Required task: Replace "scientific name" with "species" throughout the listing below, and write out all its lines again with nothing else changed. Leave out the pictures.

Records for processing:
☆ ☆ ☆ ☆ ☆

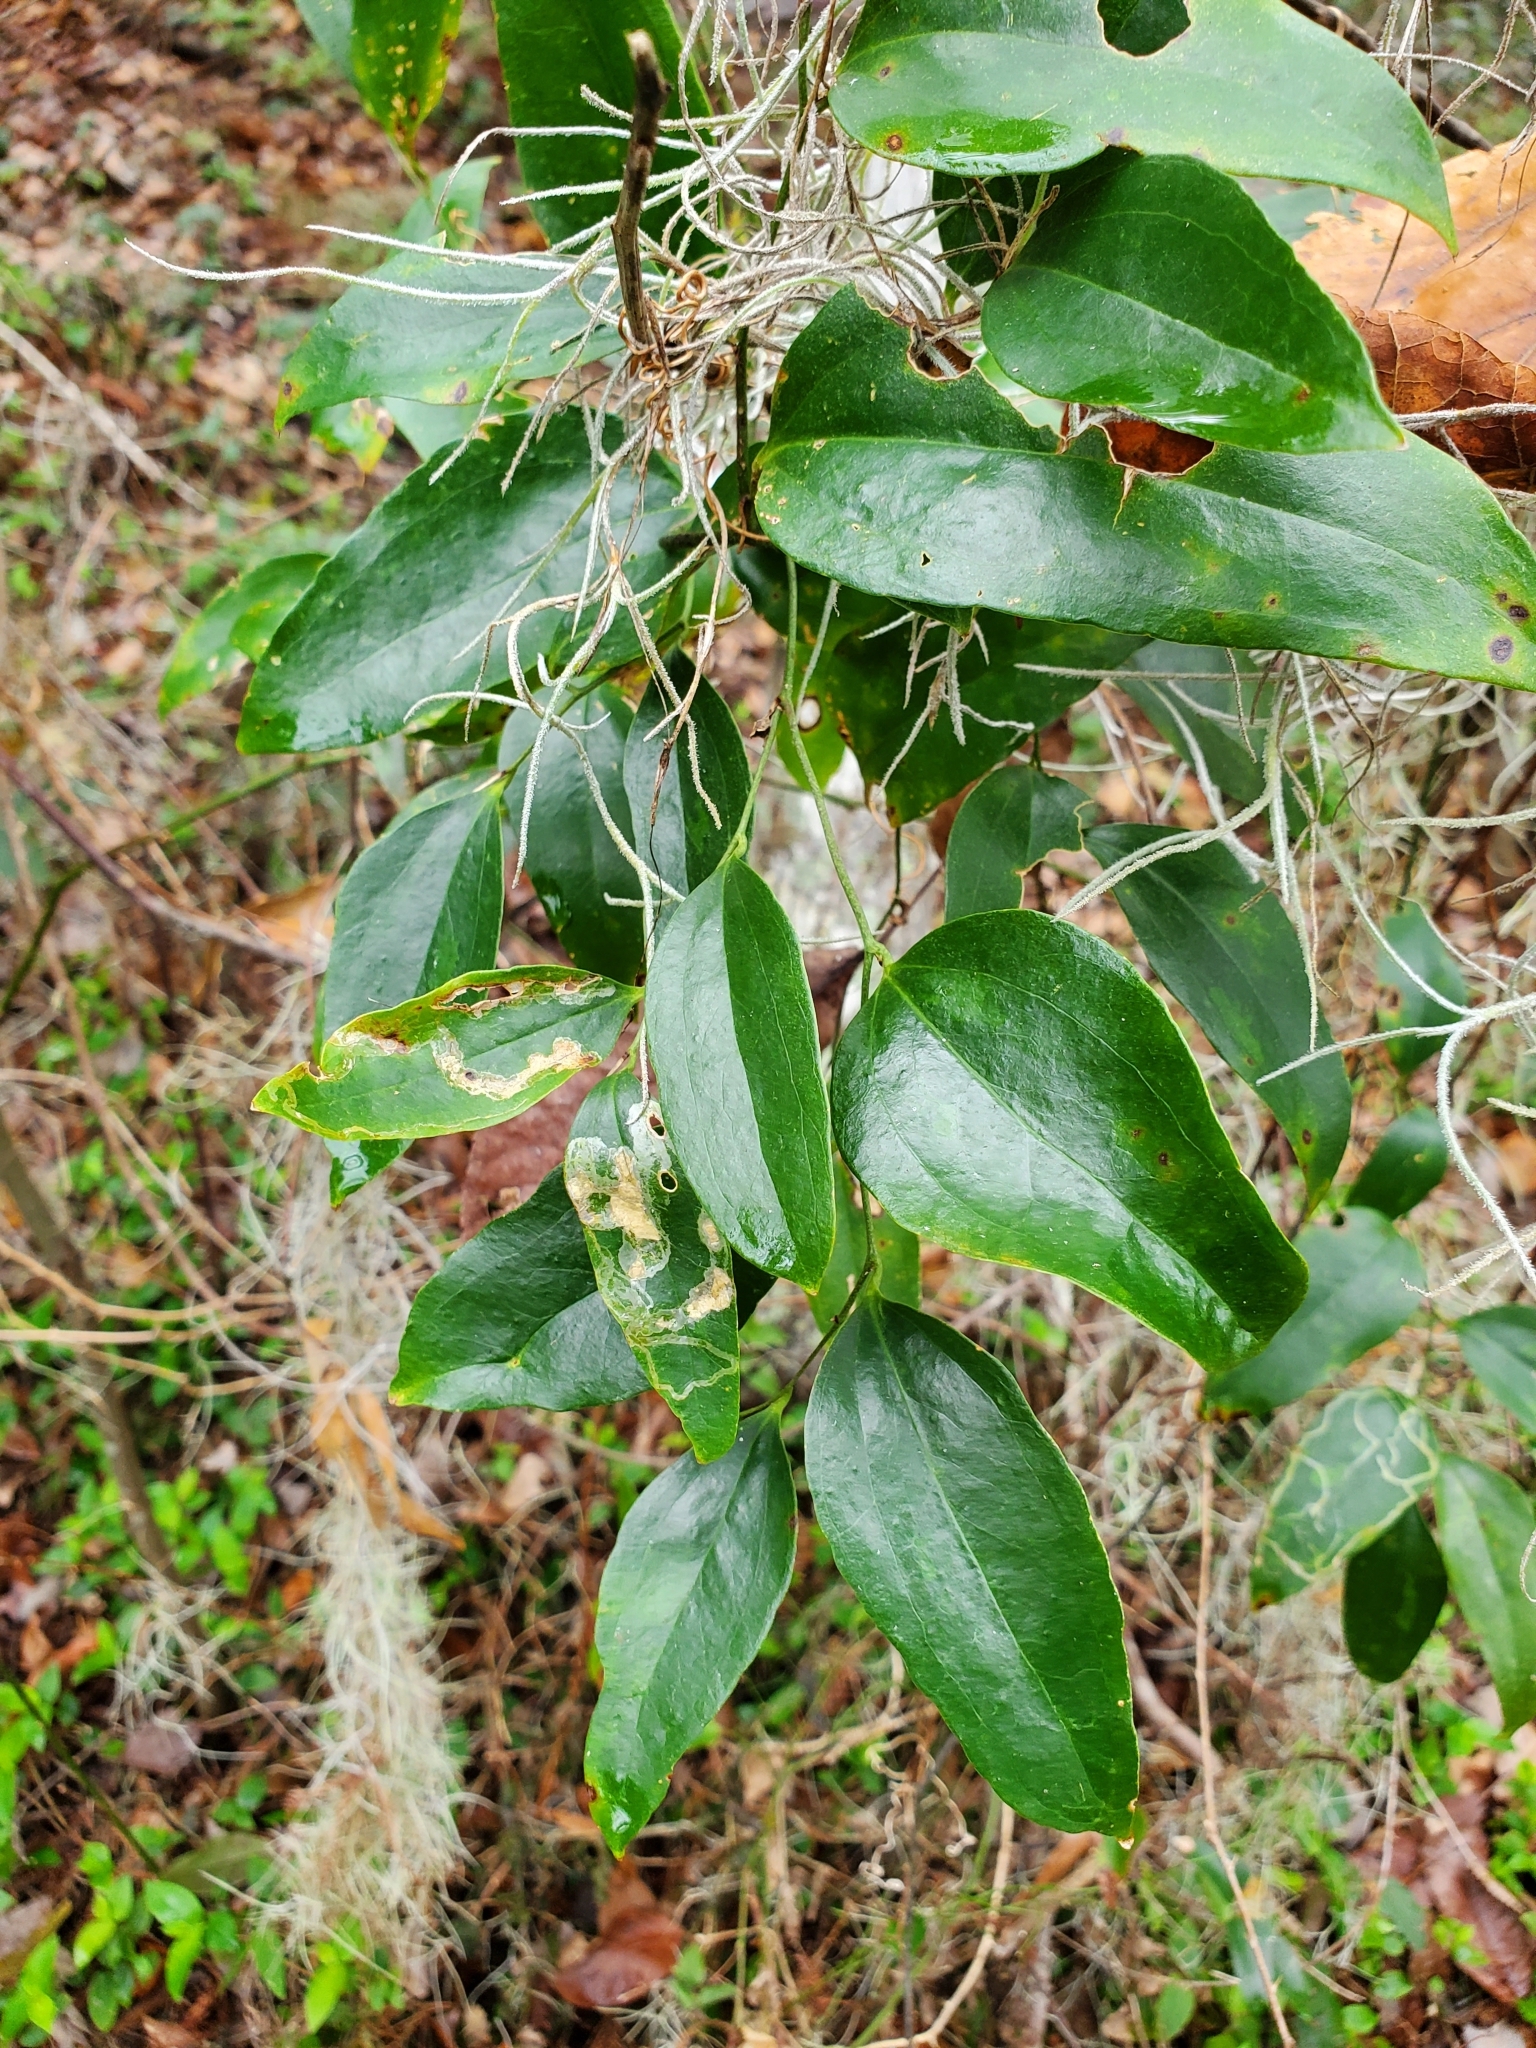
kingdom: Plantae
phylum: Tracheophyta
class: Liliopsida
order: Liliales
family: Smilacaceae
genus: Smilax
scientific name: Smilax maritima
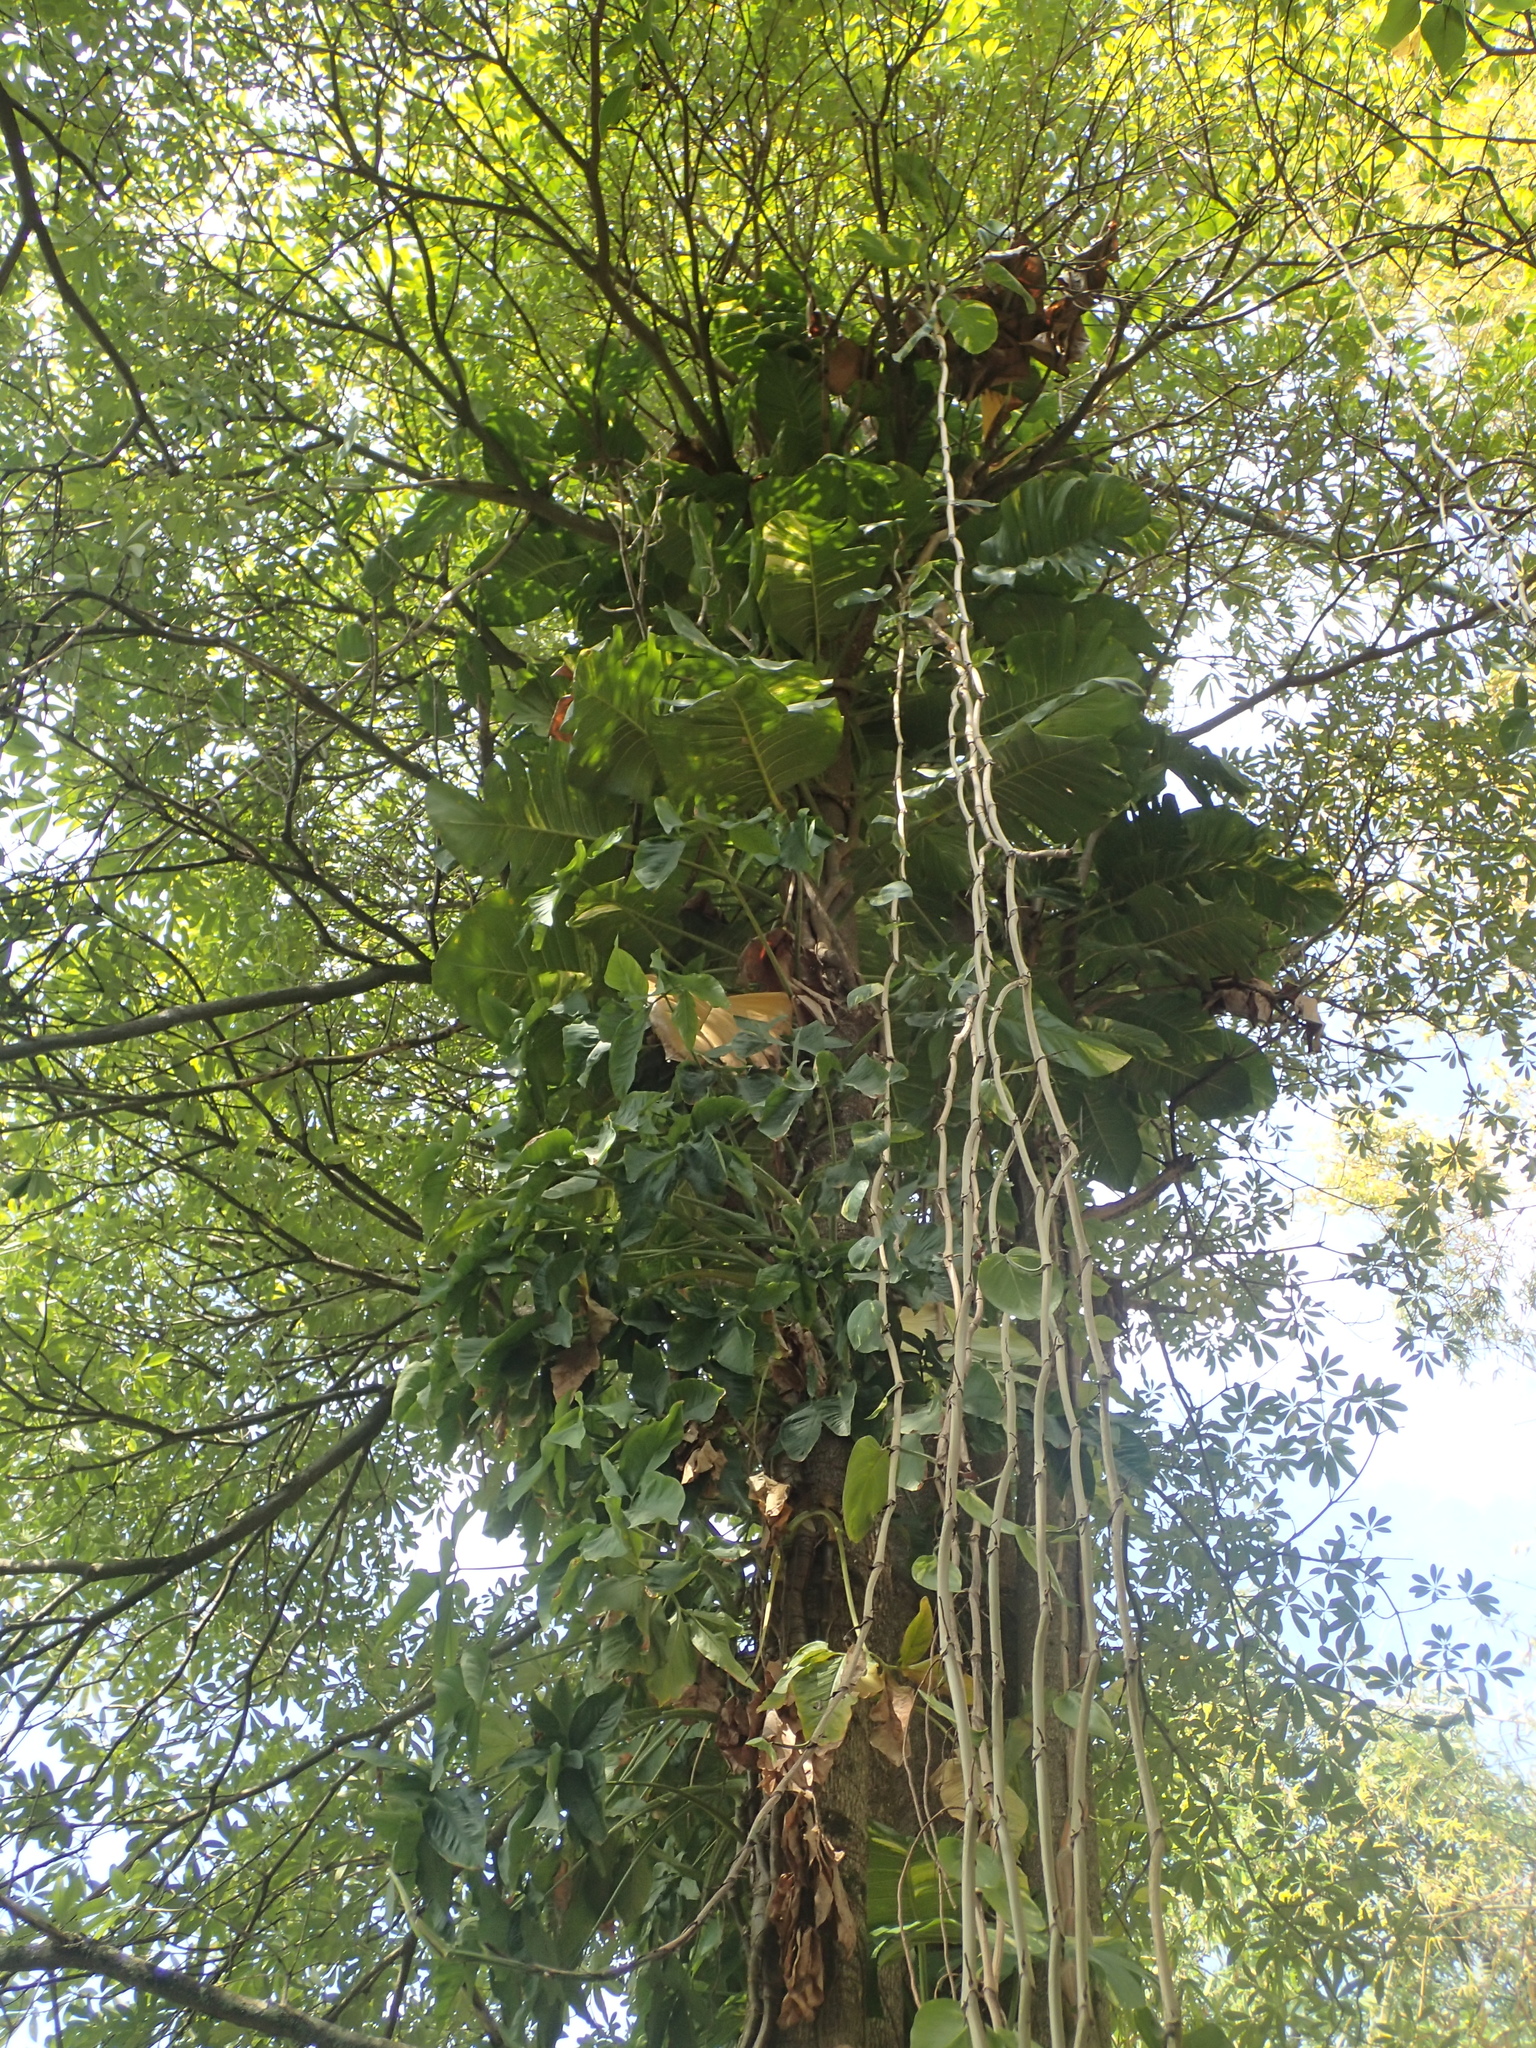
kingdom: Plantae
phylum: Tracheophyta
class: Liliopsida
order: Alismatales
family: Araceae
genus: Epipremnum
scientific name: Epipremnum aureum
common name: Golden hunter's-robe
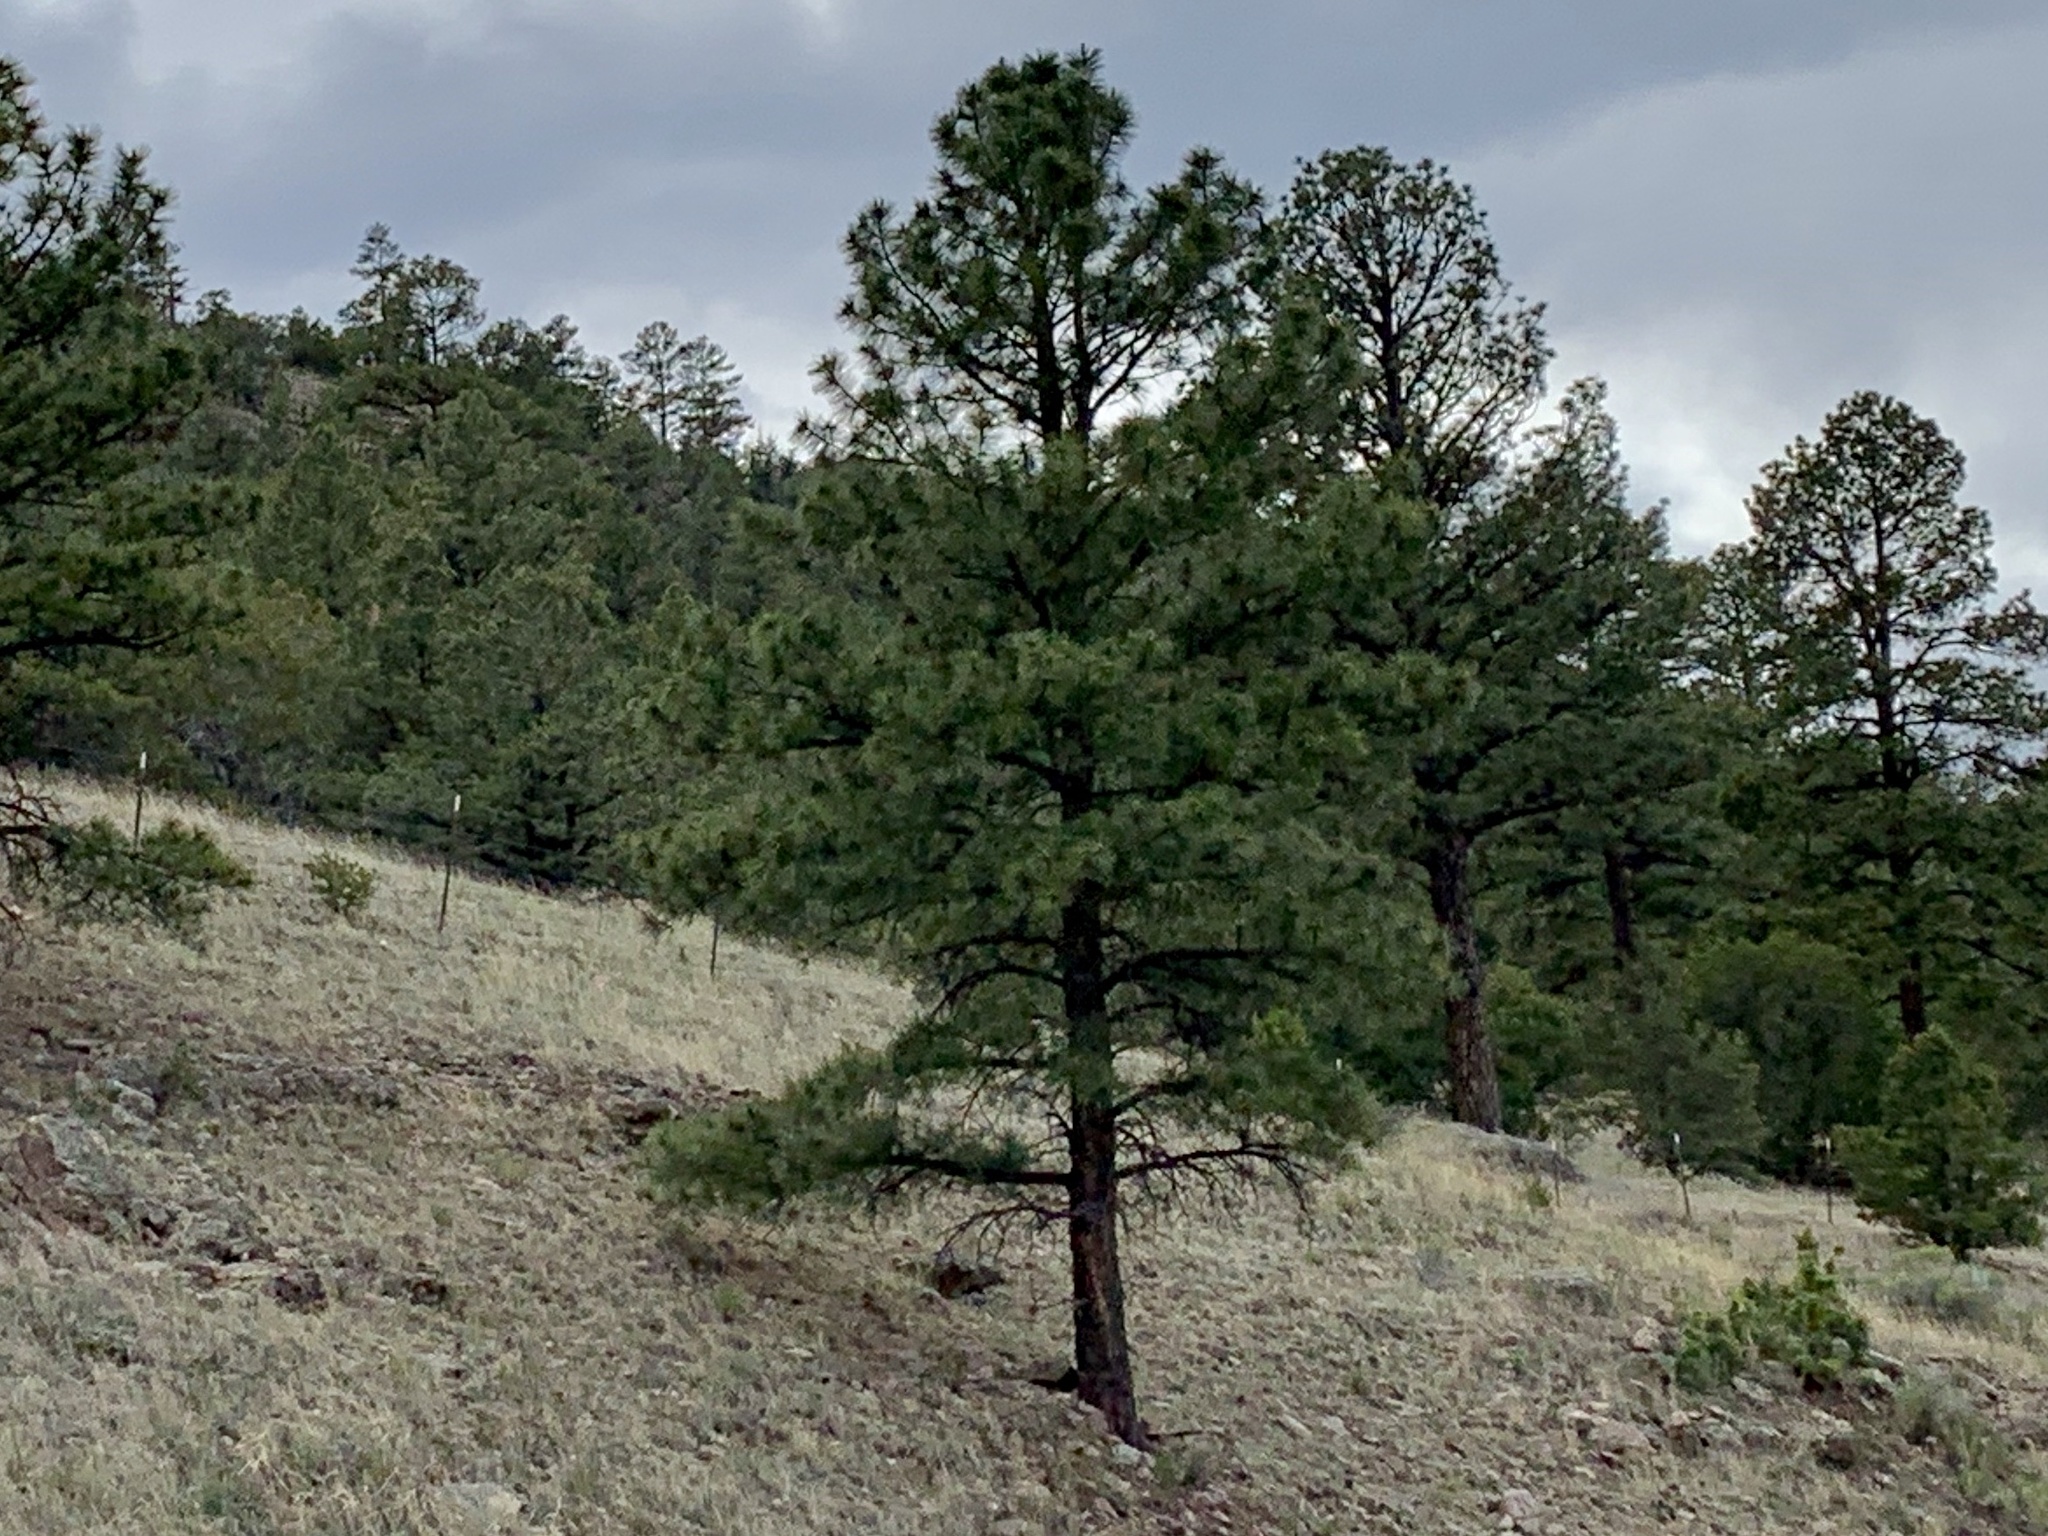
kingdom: Plantae
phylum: Tracheophyta
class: Pinopsida
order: Pinales
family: Pinaceae
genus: Pinus
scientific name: Pinus ponderosa
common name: Western yellow-pine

☆ ☆ ☆ ☆ ☆

Result of this exercise:
kingdom: Plantae
phylum: Tracheophyta
class: Liliopsida
order: Liliales
family: Smilacaceae
genus: Smilax
species: Smilax maritima
kingdom: Plantae
phylum: Tracheophyta
class: Liliopsida
order: Alismatales
family: Araceae
genus: Epipremnum
species: Epipremnum aureum
common name: Golden hunter's-robe
kingdom: Plantae
phylum: Tracheophyta
class: Pinopsida
order: Pinales
family: Pinaceae
genus: Pinus
species: Pinus ponderosa
common name: Western yellow-pine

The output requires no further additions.